Labour MP, Yvette Cooper, who chairs the committee, said the NHS and social care sector have relied on help during the coronavirus crisis from foreign workers.

"Excluding the care workers who hold dying residents' hands, the cleaners who scrub the door handles and floors of the Covid wards, or the porters who take patients to intensive care is just wrong," Ms Cooper said.

She said that she will table an amendment with cross-party backing to the government's Immigration Bill.

Last month, the government scrapped the immigration health surcharge for all NHS staff and care workers.

The Home Office has also extended its bereavement scheme so families of overseas NHS support staff and care workers who have died with coronavirus can stay in the UK permanently.

In its report, the committee urged the government to make it easier for overseas health and care workers to settle in the UK.

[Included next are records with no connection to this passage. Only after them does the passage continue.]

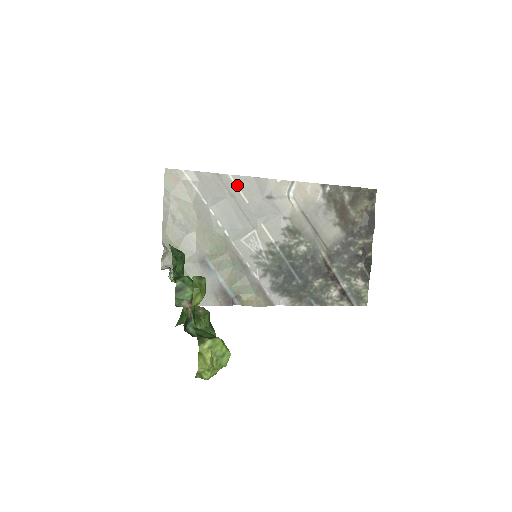
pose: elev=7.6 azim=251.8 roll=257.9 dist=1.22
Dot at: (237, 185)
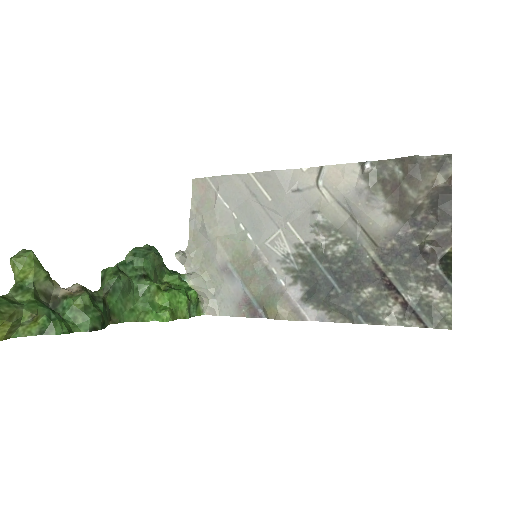
Dot at: (259, 183)
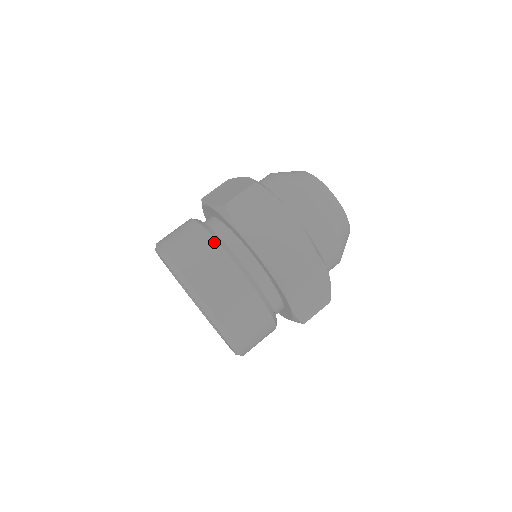
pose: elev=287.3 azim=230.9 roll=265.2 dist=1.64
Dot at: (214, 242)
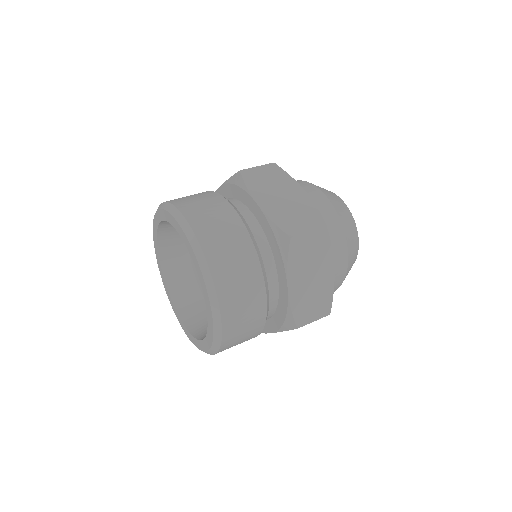
Dot at: (221, 197)
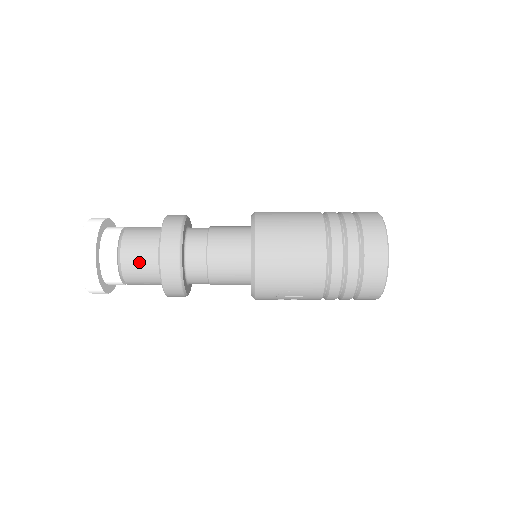
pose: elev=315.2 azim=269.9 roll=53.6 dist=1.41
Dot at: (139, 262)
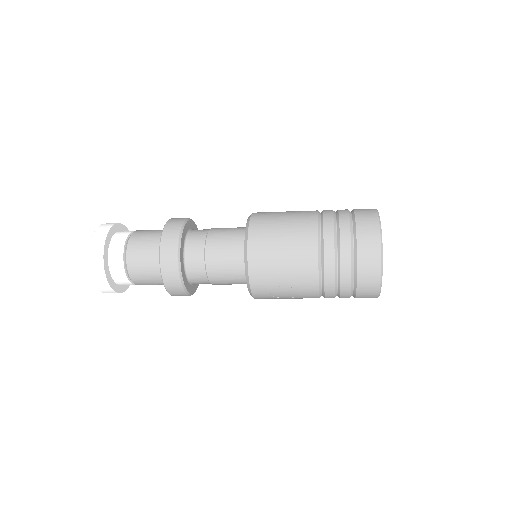
Dot at: (143, 259)
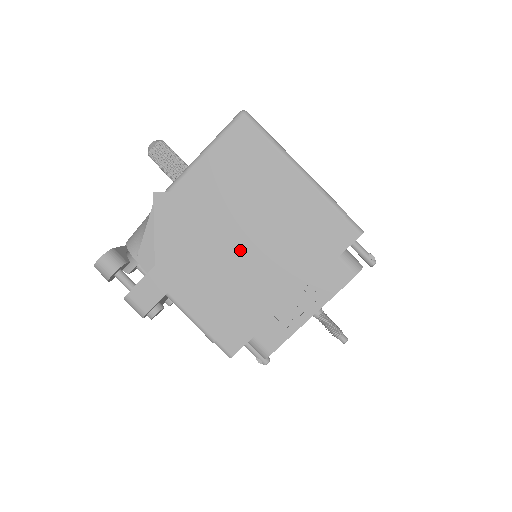
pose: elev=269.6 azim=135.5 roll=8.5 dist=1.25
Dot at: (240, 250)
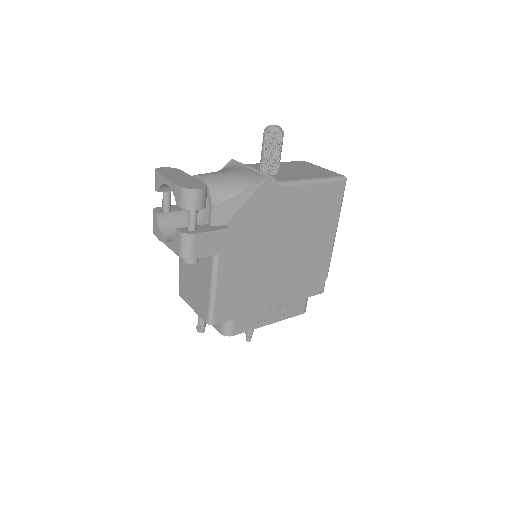
Dot at: (277, 259)
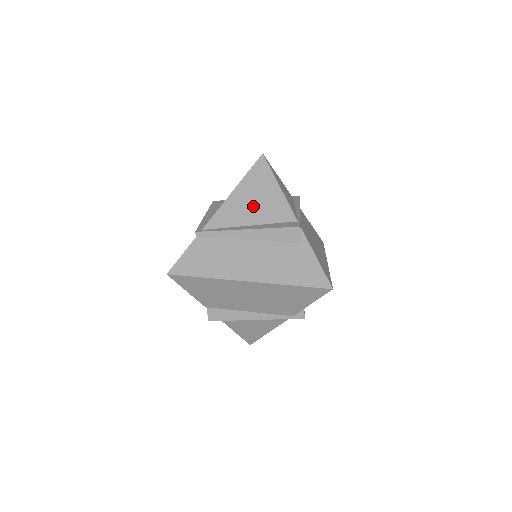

"We believe that people who have given so much, and in many cases risked their own health, for the nations and people of the UK should be assisted to become permanent members of the society to which they have dedicated themselves," the report stated.

A government spokesperson said: "We are incredibly grateful for all the hard work that health and care workers continue to do in the fight against coronavirus.

"Right across the immigration system we are supporting NHS and other eligible health and care workers."